Valérie Plante is making fun of us!

The first thing you see when you enter Montreal’s newly renovated city hall is a veiled woman.

On the poster that wishes us “Welcome”, to illustrate the diversity of the citizens who make up the city, we have 1 – a young man with a cap, 2 – an old man with glasses and 3 – a woman… wearing the Islamic veil, who hides her body under a loose tunic over her pants.

The one and only representation of a citizen of Montreal who has favor in the eyes of the Plante administration is the one who wears an ostentatious religious symbol?

The crucifix was removed in 2019 to be replaced in 2024 by another religious symbol?

A MEDIOCRE MUSEUM

After five years of renovations that cost $211 million (no typos, it is $211 MILLION), City Hall reopened in early June. “Citizens are now invited to ‘take ownership’ of City Hall,” said Valérie Plante. That’s what I decided to do last Friday.
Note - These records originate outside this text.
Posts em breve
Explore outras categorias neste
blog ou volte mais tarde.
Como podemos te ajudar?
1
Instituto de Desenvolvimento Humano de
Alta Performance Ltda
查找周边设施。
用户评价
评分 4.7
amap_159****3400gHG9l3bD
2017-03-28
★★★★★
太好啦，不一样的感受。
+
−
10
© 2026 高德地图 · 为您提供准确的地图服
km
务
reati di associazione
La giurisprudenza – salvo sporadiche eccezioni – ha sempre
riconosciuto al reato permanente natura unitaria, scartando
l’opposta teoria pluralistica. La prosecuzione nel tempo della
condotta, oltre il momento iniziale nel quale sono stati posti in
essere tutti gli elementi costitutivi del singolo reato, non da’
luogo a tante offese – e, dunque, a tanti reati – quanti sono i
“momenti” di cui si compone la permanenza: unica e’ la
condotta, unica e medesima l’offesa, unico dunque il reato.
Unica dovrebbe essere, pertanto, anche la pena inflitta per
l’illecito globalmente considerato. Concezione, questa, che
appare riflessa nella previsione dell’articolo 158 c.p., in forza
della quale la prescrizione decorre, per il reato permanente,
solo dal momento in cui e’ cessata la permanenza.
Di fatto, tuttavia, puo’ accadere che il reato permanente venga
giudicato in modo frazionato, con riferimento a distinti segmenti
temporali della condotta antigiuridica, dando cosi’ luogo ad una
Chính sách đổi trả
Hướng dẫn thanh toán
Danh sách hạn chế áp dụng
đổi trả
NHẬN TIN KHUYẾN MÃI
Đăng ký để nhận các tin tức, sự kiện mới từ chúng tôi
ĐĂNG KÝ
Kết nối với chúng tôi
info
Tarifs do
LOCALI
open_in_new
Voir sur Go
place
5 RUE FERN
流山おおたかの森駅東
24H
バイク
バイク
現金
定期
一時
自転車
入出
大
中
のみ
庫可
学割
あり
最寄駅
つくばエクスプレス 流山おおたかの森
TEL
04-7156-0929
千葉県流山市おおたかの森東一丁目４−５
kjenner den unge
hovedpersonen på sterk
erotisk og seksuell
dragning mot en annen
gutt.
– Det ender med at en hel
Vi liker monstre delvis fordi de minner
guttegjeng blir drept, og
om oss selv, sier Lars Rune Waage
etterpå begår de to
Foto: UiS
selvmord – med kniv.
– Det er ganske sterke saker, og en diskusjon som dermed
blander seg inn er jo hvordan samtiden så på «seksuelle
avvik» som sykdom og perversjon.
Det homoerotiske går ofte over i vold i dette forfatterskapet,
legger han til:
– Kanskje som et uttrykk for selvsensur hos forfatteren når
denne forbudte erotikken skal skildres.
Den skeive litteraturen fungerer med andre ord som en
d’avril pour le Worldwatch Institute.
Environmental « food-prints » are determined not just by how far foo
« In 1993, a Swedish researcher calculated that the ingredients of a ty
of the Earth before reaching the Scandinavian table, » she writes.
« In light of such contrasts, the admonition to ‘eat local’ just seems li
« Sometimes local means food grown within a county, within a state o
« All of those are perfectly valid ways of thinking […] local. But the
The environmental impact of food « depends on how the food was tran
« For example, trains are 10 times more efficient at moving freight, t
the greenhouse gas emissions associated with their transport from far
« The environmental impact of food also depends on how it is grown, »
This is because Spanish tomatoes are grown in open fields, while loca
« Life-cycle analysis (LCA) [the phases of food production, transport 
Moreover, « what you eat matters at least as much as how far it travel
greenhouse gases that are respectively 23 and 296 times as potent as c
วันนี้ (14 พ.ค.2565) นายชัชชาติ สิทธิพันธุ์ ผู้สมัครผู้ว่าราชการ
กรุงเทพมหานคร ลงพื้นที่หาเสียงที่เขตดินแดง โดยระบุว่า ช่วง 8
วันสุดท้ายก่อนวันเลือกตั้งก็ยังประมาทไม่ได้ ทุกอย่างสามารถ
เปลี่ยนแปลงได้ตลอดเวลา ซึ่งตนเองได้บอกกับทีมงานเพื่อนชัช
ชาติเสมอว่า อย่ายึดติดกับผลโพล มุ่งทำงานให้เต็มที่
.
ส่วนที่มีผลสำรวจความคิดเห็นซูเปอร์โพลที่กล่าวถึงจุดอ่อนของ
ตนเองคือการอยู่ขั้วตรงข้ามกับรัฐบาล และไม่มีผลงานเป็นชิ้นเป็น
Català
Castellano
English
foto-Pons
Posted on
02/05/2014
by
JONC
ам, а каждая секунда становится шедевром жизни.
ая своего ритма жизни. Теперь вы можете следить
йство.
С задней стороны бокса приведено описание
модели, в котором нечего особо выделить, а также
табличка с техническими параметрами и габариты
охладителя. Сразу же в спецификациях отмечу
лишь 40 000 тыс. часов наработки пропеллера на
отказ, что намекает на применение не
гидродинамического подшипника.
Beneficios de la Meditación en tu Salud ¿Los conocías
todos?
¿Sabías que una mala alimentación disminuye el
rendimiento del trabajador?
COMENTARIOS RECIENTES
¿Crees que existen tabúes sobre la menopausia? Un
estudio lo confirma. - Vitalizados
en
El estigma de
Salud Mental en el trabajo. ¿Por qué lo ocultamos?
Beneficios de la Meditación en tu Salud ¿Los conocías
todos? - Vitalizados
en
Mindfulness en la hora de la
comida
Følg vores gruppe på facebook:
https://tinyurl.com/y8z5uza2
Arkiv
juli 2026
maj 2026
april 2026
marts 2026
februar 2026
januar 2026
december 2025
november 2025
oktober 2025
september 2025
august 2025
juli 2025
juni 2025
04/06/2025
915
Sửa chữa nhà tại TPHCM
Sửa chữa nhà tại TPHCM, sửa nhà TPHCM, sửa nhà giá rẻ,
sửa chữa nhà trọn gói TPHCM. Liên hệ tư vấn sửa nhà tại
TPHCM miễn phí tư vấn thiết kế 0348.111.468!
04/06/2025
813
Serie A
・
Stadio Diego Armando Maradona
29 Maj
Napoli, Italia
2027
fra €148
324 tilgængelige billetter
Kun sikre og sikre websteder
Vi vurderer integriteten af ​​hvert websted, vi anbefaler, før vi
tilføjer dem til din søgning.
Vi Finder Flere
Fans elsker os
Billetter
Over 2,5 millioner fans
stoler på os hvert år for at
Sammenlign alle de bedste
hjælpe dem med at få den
I wanted to take a closer look at the “museum space with a permanent exhibition” that we were promised. With 211 million works, I expected something grandiose. I found Plexiglas cubes containing Lego figurines, supposed to tell us the history of the City, in a beige and white place. La-men-ta-ble!

But what is most shocking is the contrast between the veiled woman in the poster at the reception and the rest of the entrance hall.

In a section called “Religious Montreal,” the crucifix that adorned the city hall was placed under a cube.

The crucifix is ​​taken out through the back door, but the veil is brought in through the front door.

On the “Laïcité montréalaise” poster, we are told that Montreal was founded by “pious people”, that it is “the city of a hundred bell towers”, but that “since the Quiet Revolution”, “religion has become more of a private matter”.

On the “Symbols” card, we are informed that in 2002 the symbol of the crucifix “was questioned in society” and that it was removed in 2019 “following the adoption of a law on secularism by the government of Quebec”.

On the “Pioneers” card, we are told that “the evolution of mentalities” and “the result of feminist struggles” led to the election of Valérie Plante. And an entire segment is devoted to the “visibility of Montreal women” who have been able to take their place.

How can we be praised for the merits of feminism and secularism AND offered a model of citizenship that is neither secular nor feminist?

WHERE ARE THE WOMEN?

Last week, the Secular Movement issued a statement denouncing the “lack of imagination, creativity and respect for the law when it comes to illustrating diversity that seems to be made visible only by a sexist religious symbol.”

I ask Valérie Plante: how can you, on the one hand, celebrate the “visibility” of women and, on the other, glorify a symbol (the veil) which, on the contrary, erases them and makes them invisible?